O meio-dia é pleno de sombras solenes

                        que do trote da luz se geram

e deixam sulcos no rosto da palavra.

 

Vem do sal convulso o lirismo moderno.

E do rumor do coito absoluto

do poeta com a palavra, no lençol da página

vêm o meio dia e o poema.  

           

            É função, pois, do lírico d’hoje desbaratar toda ordem e derrubar toda a superestrutura gramatical que impeça a poesia. Iniba-a ou desarme com rimas.

            E a apoteose cansada do hipócrito pretenso poeta vai literalmente à lona. Ou leitor é nocauteado ou é dele o nocaute. Dilema impotente.

            Finalizo citando o imenso Lezama (tema do dossiê da revista URUBU em edição).

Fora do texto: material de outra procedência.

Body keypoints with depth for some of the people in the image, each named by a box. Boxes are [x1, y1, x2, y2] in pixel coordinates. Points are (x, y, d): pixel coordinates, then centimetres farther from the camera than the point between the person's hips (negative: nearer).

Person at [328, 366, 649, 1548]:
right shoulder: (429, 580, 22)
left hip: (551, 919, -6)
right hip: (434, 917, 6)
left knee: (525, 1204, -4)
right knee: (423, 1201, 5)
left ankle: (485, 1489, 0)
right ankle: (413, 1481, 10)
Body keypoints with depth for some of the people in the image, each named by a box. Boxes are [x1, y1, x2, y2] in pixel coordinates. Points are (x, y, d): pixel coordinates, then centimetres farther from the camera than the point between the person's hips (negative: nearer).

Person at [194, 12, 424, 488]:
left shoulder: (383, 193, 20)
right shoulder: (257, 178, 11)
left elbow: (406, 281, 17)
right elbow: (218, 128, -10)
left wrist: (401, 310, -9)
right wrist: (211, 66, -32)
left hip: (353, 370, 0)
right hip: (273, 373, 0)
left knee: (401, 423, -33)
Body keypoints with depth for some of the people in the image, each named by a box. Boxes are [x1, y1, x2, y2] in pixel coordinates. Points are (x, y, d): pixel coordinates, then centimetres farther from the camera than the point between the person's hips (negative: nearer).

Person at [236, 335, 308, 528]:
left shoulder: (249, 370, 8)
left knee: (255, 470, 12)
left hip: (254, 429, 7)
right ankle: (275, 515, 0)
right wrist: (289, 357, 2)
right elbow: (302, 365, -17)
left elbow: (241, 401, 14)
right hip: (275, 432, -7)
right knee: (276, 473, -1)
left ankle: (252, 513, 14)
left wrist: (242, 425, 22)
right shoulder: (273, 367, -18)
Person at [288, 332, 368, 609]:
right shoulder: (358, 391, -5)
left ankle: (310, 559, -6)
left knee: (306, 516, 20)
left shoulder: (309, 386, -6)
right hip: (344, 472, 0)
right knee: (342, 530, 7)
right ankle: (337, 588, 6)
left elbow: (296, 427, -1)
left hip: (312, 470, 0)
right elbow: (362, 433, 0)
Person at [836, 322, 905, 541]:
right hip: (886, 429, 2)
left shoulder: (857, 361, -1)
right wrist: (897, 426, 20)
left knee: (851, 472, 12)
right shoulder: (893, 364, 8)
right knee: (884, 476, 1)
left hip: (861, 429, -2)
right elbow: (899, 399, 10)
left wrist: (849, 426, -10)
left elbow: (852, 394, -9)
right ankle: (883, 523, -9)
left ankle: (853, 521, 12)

            “Creio que a maravilha do poema é que chega a criar um corpo, uma substância resistente encravada entre uma metáfora, que avança criando infinitas conecções, e uma imagem final, que assegura e alicerça essa substância, a POIESIS”.

            De um sal a outro, de um verbo a outro (que é o mesmo) se faz poesia absoluta.

            Advém de um modo oblíquo de ver a vida a ubíqua poesia do século 21. Sempre buscando singularidades irrepetíveis. E irreversível trânsito para o futuro da palavra.